# TASK OBJECTIVE
Only the lines holding the word "front" are wanted; copy each of them from the listing.

════════════════

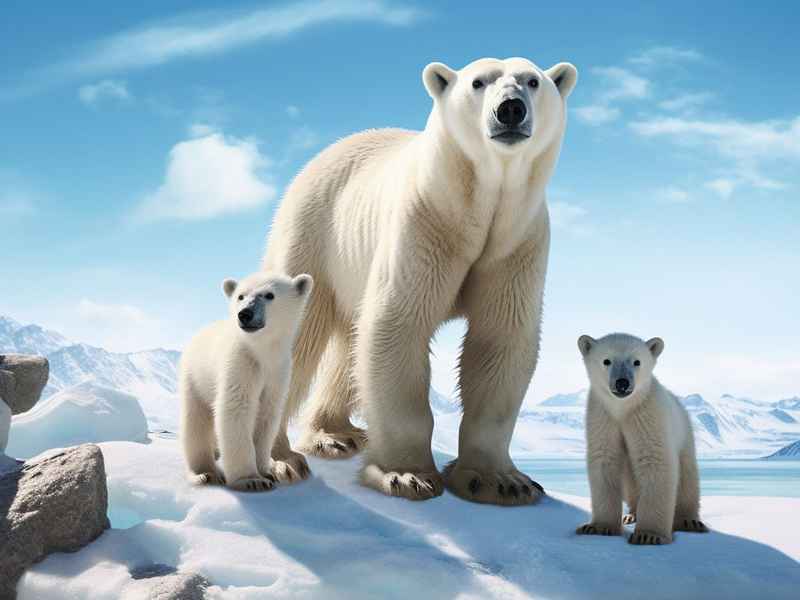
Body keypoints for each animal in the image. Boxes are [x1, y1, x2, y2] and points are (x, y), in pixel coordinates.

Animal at [179, 271, 313, 491]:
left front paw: (267, 472)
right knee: (196, 422)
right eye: (240, 296)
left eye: (269, 295)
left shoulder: (278, 372)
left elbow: (266, 415)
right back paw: (206, 473)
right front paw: (251, 480)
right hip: (195, 377)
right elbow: (236, 408)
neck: (262, 352)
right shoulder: (241, 364)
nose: (244, 314)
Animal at [261, 57, 577, 505]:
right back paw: (279, 459)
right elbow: (398, 327)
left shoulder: (517, 243)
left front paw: (501, 481)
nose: (511, 109)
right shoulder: (425, 225)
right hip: (314, 233)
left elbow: (500, 341)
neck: (477, 208)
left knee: (348, 343)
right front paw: (405, 475)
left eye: (532, 81)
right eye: (478, 82)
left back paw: (335, 435)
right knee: (296, 335)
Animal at [575, 333, 709, 544]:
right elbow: (605, 460)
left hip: (685, 435)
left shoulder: (647, 415)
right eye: (606, 360)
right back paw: (631, 514)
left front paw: (648, 535)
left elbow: (655, 461)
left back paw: (689, 521)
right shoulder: (602, 417)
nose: (622, 383)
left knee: (688, 478)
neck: (623, 409)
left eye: (637, 361)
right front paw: (597, 527)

════════════════

# RESULT
left front paw: (267, 472)
right front paw: (251, 480)
left front paw: (501, 481)
right front paw: (405, 475)
left front paw: (648, 535)
right front paw: (597, 527)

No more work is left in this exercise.